WHAT NEEDS TO BE DONE » In the material below, count the lines where the word "linecap" appears. Nothing but the number, please.
Top of DATA TO USE
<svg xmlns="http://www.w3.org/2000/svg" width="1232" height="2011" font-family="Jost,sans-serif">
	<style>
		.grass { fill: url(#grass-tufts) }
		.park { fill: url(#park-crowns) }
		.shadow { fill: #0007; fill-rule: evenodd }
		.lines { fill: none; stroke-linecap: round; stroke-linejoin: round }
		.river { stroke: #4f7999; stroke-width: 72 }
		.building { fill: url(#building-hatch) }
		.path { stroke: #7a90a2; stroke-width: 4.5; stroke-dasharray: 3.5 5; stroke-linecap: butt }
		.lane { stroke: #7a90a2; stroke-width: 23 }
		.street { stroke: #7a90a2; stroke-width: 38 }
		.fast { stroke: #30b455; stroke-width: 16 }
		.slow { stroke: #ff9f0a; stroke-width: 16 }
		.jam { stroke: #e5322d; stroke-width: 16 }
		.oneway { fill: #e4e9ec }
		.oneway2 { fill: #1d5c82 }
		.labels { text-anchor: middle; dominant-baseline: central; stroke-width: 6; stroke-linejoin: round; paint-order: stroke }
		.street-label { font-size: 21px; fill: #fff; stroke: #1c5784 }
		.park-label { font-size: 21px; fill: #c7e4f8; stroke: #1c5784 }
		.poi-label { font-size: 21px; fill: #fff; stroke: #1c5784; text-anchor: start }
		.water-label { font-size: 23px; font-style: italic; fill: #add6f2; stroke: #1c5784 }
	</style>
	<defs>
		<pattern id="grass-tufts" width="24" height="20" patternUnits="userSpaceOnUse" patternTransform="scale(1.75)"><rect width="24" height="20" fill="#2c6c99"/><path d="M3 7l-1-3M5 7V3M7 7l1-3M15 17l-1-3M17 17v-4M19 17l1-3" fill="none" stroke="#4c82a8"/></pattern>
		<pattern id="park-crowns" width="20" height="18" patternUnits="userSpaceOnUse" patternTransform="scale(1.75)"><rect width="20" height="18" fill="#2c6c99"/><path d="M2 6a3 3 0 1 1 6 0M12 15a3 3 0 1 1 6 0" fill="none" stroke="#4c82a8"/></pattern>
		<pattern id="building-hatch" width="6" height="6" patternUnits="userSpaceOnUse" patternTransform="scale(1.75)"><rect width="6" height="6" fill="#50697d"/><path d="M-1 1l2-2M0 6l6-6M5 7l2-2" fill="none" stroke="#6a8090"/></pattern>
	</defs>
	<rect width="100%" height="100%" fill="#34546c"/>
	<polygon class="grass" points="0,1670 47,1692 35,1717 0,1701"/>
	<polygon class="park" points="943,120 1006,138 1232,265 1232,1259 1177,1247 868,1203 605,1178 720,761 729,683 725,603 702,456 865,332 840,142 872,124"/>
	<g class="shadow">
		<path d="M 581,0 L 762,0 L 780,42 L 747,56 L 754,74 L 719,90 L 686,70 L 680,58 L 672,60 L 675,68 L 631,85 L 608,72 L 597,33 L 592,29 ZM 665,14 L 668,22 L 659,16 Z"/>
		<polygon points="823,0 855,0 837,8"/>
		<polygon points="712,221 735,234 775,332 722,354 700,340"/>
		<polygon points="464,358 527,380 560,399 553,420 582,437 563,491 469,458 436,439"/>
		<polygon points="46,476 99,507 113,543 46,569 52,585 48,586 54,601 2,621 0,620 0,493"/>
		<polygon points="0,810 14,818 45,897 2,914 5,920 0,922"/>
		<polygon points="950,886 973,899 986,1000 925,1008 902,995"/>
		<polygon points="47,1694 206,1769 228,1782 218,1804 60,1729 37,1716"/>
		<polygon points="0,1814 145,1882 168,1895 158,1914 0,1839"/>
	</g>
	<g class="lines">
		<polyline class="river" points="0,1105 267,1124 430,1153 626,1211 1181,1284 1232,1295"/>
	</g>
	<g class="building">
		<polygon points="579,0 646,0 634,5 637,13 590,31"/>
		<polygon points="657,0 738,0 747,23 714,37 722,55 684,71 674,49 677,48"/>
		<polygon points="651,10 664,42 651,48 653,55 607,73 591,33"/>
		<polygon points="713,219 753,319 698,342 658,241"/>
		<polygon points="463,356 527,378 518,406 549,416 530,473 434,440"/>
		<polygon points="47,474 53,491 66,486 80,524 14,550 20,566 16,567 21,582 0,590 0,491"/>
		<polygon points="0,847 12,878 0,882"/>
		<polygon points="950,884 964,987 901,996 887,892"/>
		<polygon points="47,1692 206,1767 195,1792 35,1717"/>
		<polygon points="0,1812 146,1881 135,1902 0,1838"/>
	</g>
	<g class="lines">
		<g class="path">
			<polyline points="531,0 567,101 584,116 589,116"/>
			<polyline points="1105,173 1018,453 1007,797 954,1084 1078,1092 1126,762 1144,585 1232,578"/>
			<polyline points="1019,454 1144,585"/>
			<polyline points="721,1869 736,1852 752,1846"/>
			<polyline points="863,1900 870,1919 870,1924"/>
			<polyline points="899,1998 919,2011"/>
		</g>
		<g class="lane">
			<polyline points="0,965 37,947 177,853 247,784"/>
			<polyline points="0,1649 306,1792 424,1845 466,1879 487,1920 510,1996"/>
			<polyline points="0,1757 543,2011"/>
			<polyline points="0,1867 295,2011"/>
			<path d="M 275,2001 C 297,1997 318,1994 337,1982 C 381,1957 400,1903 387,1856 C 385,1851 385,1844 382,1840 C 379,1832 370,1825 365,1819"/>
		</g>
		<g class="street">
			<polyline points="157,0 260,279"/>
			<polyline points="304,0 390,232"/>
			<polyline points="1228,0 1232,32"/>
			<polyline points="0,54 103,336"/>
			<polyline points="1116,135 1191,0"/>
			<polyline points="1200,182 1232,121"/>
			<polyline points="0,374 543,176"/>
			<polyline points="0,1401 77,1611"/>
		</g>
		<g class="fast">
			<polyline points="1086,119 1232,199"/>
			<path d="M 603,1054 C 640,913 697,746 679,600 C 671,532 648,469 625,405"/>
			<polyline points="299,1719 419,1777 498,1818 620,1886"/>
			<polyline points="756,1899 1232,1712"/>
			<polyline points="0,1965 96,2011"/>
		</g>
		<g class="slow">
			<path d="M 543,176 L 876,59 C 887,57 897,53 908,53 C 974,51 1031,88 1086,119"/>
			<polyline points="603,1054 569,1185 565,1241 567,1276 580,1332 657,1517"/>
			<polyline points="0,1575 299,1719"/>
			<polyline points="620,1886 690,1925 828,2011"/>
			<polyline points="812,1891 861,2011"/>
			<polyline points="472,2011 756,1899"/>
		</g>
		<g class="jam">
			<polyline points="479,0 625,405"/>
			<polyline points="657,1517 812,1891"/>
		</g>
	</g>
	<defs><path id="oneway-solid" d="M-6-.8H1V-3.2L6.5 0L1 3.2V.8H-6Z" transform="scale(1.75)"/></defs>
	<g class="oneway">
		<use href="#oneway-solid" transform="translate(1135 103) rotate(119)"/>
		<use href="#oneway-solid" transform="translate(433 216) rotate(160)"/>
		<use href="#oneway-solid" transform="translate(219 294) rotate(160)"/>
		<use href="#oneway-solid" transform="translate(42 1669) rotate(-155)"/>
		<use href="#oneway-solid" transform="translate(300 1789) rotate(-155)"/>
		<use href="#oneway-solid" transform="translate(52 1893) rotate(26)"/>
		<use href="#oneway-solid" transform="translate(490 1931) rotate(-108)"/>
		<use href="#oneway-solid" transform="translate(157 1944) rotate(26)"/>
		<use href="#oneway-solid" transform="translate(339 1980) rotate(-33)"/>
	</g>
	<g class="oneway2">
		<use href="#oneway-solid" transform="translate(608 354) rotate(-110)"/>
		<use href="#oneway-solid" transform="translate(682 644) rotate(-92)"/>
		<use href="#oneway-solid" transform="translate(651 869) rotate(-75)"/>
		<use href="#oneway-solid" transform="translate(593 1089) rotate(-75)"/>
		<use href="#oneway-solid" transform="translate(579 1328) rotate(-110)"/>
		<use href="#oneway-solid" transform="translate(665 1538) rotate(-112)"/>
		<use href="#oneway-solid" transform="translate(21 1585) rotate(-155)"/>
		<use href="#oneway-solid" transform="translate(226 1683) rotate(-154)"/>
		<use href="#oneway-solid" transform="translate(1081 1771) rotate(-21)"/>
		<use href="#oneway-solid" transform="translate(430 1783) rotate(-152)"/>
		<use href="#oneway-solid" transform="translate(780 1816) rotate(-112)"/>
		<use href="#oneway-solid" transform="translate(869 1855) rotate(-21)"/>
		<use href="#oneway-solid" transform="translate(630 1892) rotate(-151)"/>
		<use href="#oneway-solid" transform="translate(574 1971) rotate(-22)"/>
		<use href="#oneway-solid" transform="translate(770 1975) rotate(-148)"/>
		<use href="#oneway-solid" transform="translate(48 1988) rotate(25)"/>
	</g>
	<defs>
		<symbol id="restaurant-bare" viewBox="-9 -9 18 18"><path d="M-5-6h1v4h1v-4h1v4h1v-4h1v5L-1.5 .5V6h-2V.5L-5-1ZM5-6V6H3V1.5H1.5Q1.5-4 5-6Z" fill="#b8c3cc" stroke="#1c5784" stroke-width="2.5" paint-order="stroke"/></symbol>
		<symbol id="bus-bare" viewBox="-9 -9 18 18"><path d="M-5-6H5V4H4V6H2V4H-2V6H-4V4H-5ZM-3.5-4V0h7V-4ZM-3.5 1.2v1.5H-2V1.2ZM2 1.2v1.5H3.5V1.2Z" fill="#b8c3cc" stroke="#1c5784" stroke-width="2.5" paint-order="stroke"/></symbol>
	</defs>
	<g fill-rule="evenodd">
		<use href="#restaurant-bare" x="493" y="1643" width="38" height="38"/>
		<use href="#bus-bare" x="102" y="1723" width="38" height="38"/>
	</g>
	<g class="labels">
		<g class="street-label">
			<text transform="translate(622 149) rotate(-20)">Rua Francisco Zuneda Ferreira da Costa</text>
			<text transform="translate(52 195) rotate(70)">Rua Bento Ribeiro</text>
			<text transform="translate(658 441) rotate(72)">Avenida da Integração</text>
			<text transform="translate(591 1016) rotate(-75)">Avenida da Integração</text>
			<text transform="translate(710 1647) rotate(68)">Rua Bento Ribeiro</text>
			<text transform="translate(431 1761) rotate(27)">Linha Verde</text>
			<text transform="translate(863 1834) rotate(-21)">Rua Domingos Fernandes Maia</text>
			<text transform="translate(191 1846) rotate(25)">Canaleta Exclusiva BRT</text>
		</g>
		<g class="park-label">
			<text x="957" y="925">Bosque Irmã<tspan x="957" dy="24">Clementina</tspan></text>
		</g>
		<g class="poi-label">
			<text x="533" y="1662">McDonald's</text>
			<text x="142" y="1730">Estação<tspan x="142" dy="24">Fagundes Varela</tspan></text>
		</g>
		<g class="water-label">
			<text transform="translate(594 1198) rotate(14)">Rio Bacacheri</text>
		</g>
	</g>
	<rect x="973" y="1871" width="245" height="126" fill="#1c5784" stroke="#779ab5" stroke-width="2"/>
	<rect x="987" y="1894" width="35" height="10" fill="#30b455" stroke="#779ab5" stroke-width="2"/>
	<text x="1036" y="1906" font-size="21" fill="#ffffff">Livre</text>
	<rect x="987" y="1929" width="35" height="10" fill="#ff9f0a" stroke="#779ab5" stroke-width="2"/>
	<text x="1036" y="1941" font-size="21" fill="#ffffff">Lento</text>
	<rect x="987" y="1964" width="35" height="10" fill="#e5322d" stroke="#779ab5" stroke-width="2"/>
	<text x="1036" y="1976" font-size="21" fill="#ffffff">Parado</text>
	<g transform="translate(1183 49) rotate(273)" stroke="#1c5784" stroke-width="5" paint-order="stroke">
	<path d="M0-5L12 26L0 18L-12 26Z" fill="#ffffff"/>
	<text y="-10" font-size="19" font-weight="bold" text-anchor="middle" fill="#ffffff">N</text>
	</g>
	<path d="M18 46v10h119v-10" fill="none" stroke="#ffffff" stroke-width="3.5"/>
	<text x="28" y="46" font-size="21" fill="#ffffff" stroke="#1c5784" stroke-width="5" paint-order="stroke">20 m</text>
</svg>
Bottom of DATA TO USE
ANSWER SPACE » 2